READING PASSAGE ::
------------------------

In those cases, it would be your own foolishness or clumsiness that was to blame, and instead of being a hapless schlimazl you’d be a hopeless shlemiel (shlum-EEL). At least if you’re a schlimazl, when people have finished laughing at you, they’ll feel a moment of sympathy for your hard luck. If you’re a shlemiel, a person who is so clumsy and awkward that you only have to pick up something fragile to drop it, then the chances are that the only response you’re likely to get will be a sneering ‘Serves you right.’

And there are refinements of this miserable fate. Sometimes the shlemiel will resent the reputation he has acquired so much that he will try to do ambitious things that even someone who is not naturally clumsy would avoid, just to prove that he’s not as clumsy as everyone thinks. He – or she – will carry tottering piles of plates and glasses, or scoff at the idea of putting down a piece of newspaper before they start painting. The shlemiel will balance a bowl of soup on his outstretched fingers and move it around in the air, just to prove that he can. And, of course, he can’t. It always ends in tears. Not even Yiddish has a word for such a hopeless case. In fact, the bowl of soup can be used as an example to demonstrate the difference between the two: when the shlemiel spills his soup, it lands on the schlimazl.

The two words are ideal as light-hearted insults – the sort of remarks that elicit a rueful smile and a shrug of the shoulders from their object, rather than a punch on the nose. Surely a language can never have too many words like that.

Mafan

(Mandarin)

When it’s all too much bother but, to your mind, not being bothered is not your fault …

We all have them – those moments of angst, world-weariness and frustration when something is just too much trouble. It may be something we’ve done a thousand times before without complaining – taking out the rubbish, washing the car or taking the dog for a walk. Suddenly, for no particular reason, it’s just one thing too many and we’re not going to do it.

‘I can’t be bothered,’ we might say, and it’s likely to make people cross. And, most of the time, and probably with ill grace, we somehow end up doing whatever it is that needs doing.

That’s the problem with ‘I can’t be bothered.’ It’s a blunt phrase that, just at a time when you really don’t feel like taking responsibility, puts you right in the firing line. It’s not what you want to say: the problem is with the suddenly unreasonable demand that is being made, not with your own response to it. What you want is a phrase that throws the blame where you instinctively know it belongs – on the person who has made the request, on the action itself, on the entire world if necessary, but not on you.

The Chinese have an invaluable little word – mafan (MAH-FAHN). Some people say that if you learn only one word of Chinese, then mafan is the one – although that could be a reflection on the frustrations of Chinese bureaucracy rather than a comment on the word itself.

------------------------

REQUESTS ::
A. Answer these questions from the passage on Yiddish and Mandarin words:
(i) What do people feel toward a schlimazl once they have finished laughing?
(ii) When the shlemiel spills his soup, whom does it land on?
(iii) How does the passage say mafan is pronounced?
B. Reproduce the part of the passage on Yiddish and Mandarin words starting with "The two words" and going on through "that needs doing.".

EXTRACTED RECORDS ::
------------------------

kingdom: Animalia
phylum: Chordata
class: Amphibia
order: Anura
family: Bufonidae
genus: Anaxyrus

------------------------

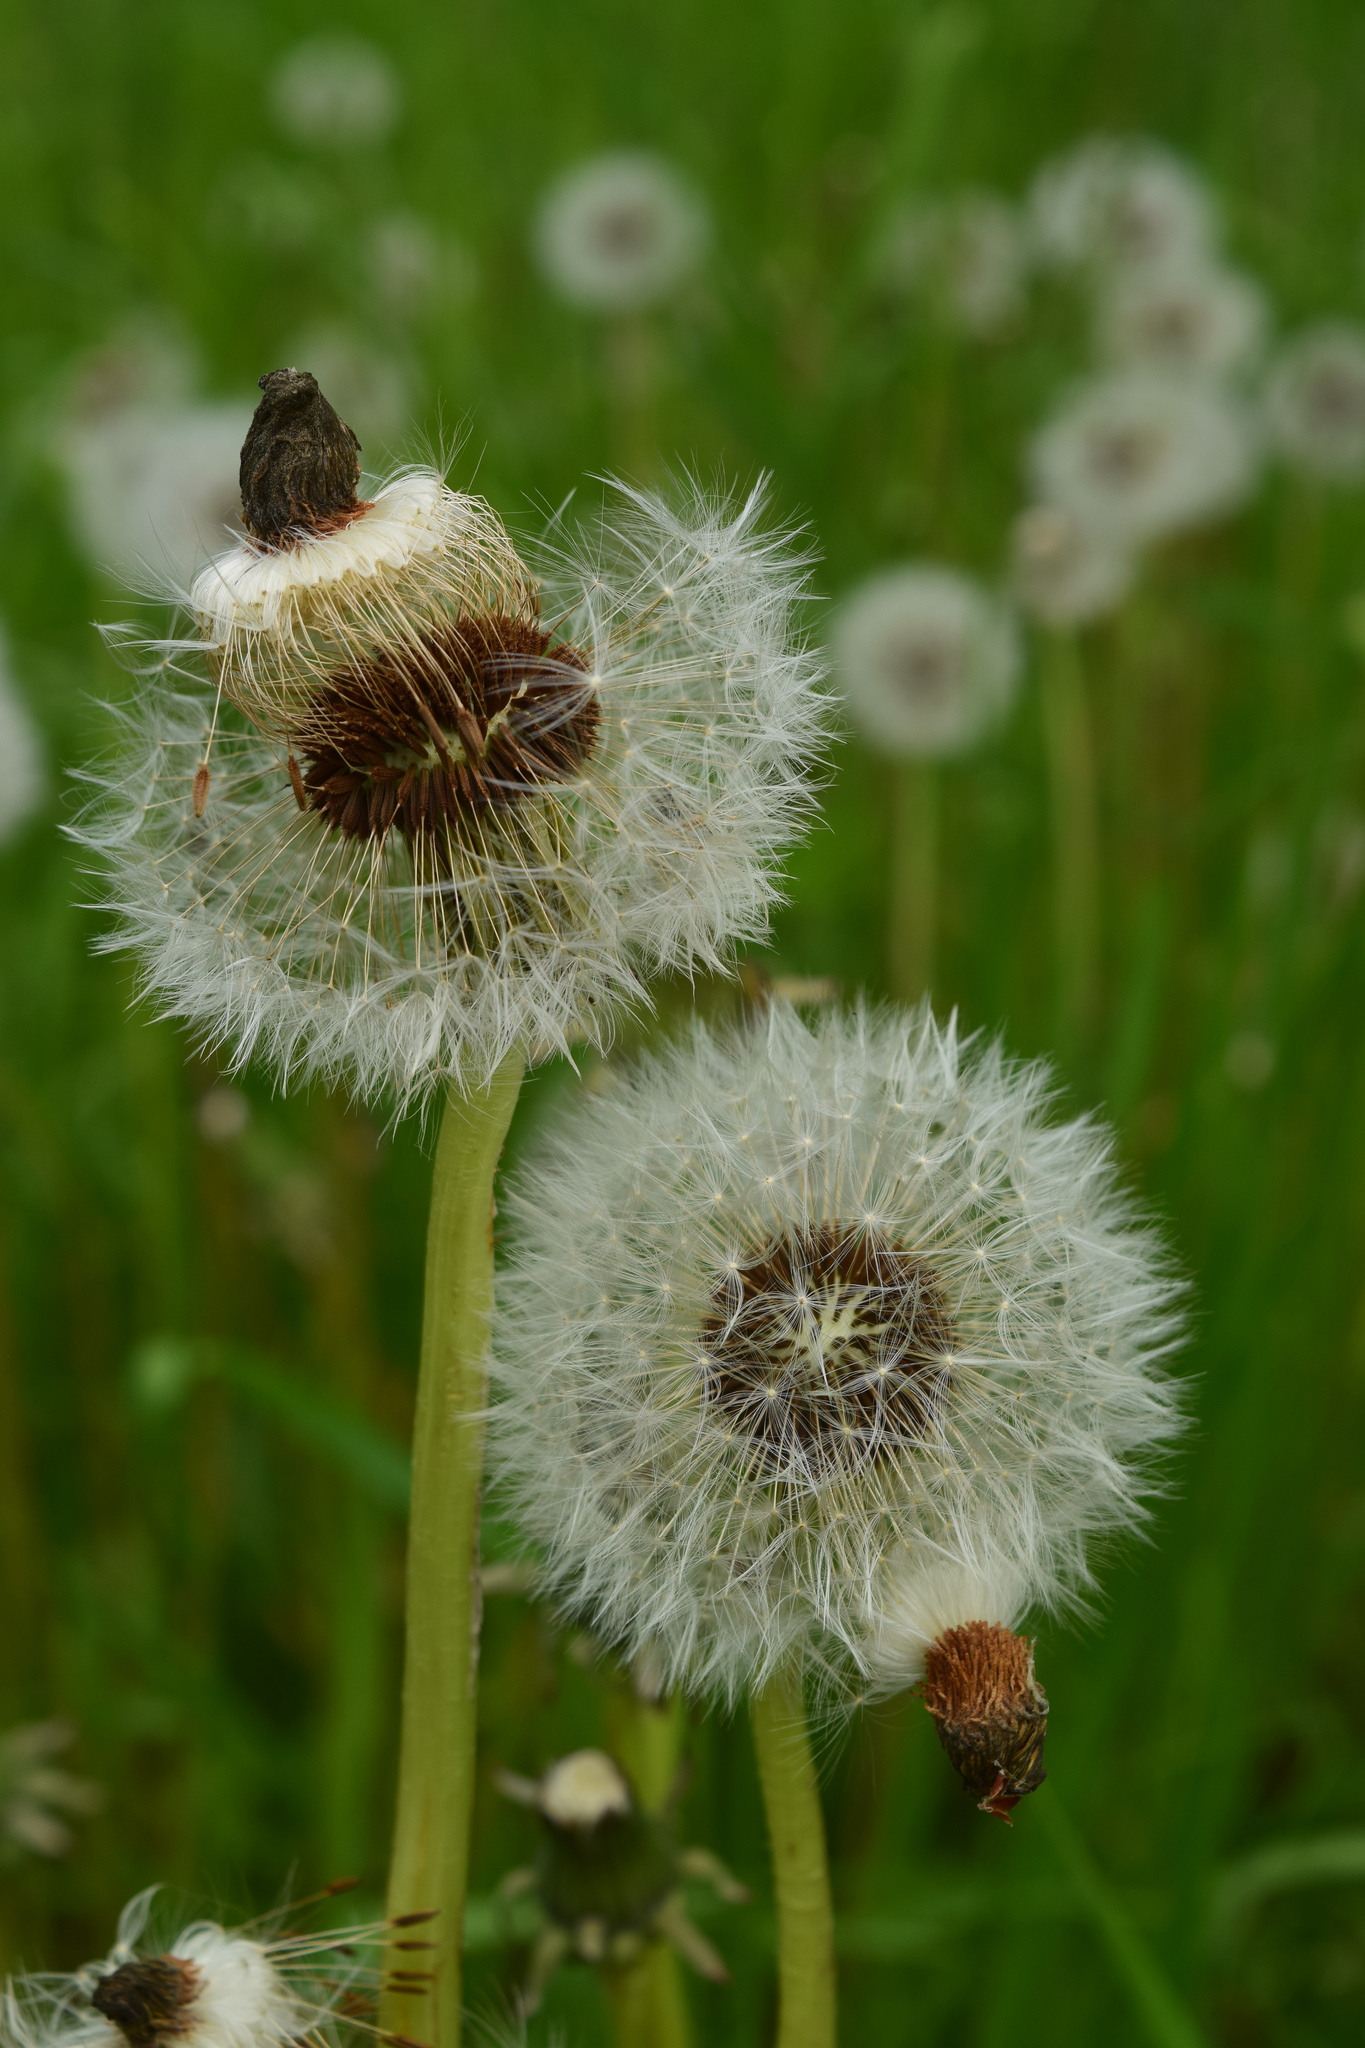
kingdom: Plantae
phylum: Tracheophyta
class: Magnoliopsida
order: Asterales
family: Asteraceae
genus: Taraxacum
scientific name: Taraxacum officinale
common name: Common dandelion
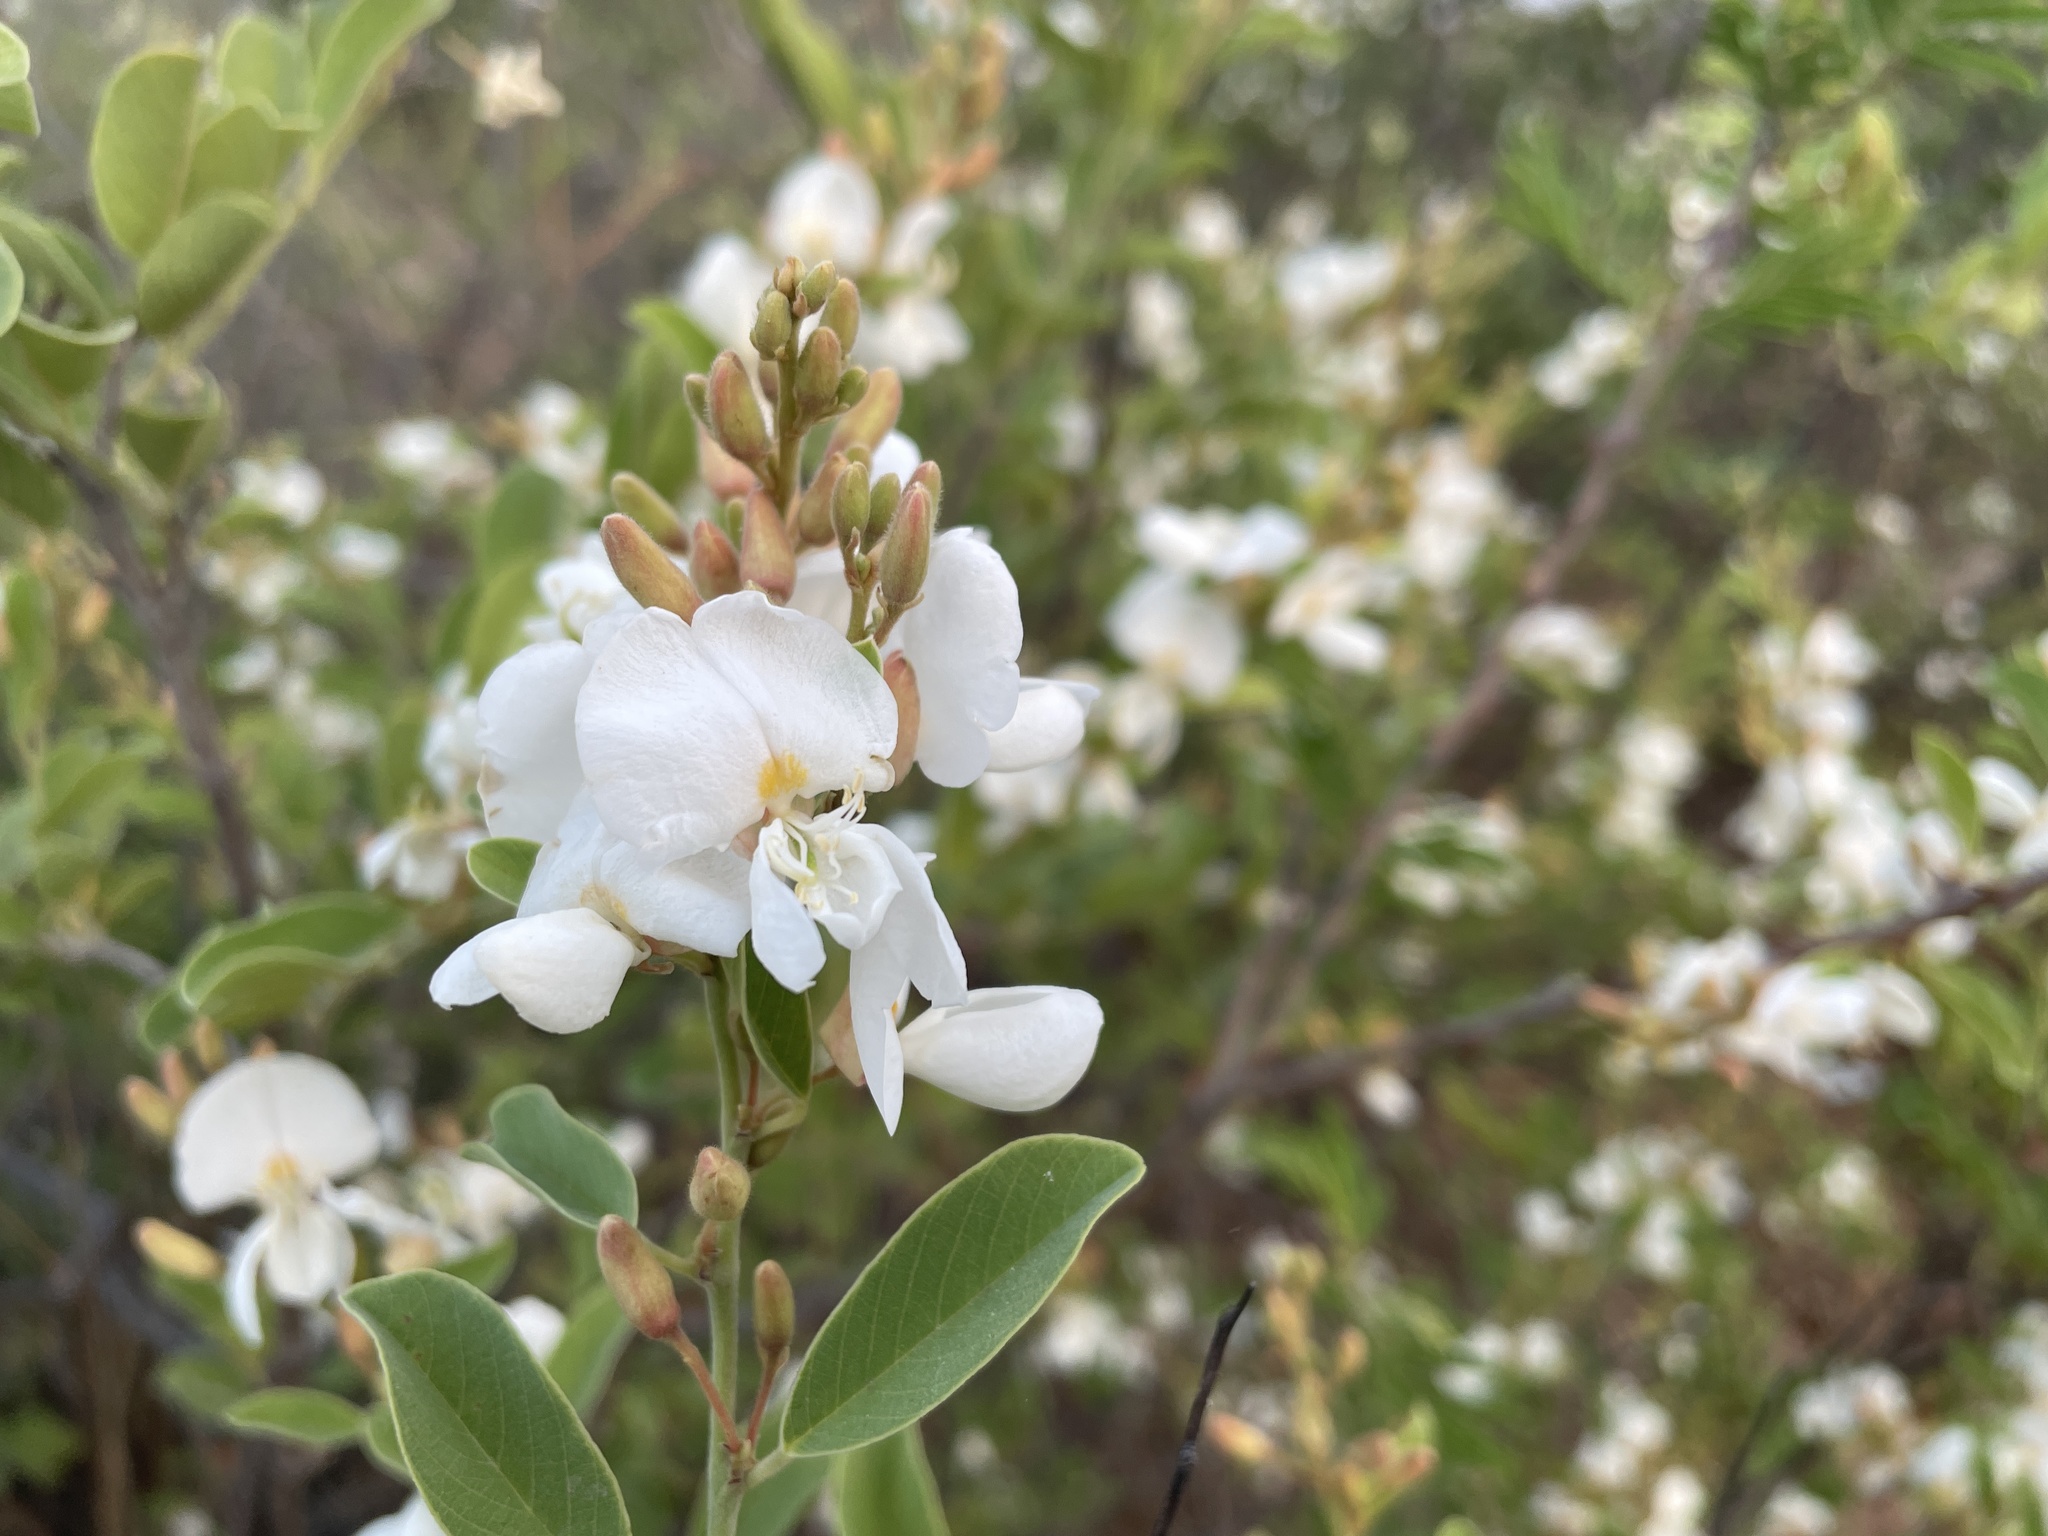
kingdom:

------------------------

RESPONSES ::
A.
(i) A moment of sympathy for the schlimazl's hard luck.
(ii) The schlimazl.
(iii) MAH-FAHN.

B.
The two words are ideal as light-hearted insults – the sort of remarks that elicit a rueful smile and a shrug of the shoulders from their object, rather than a punch on the nose. Surely a language can never have too many words like that.

Mafan

(Mandarin)

When it’s all too much bother but, to your mind, not being bothered is not your fault …

We all have them – those moments of angst, world-weariness and frustration when something is just too much trouble. It may be something we’ve done a thousand times before without complaining – taking out the rubbish, washing the car or taking the dog for a walk. Suddenly, for no particular reason, it’s just one thing too many and we’re not going to do it.

‘I can’t be bothered,’ we might say, and it’s likely to make people cross. And, most of the time, and probably with ill grace, we somehow end up doing whatever it is that needs doing.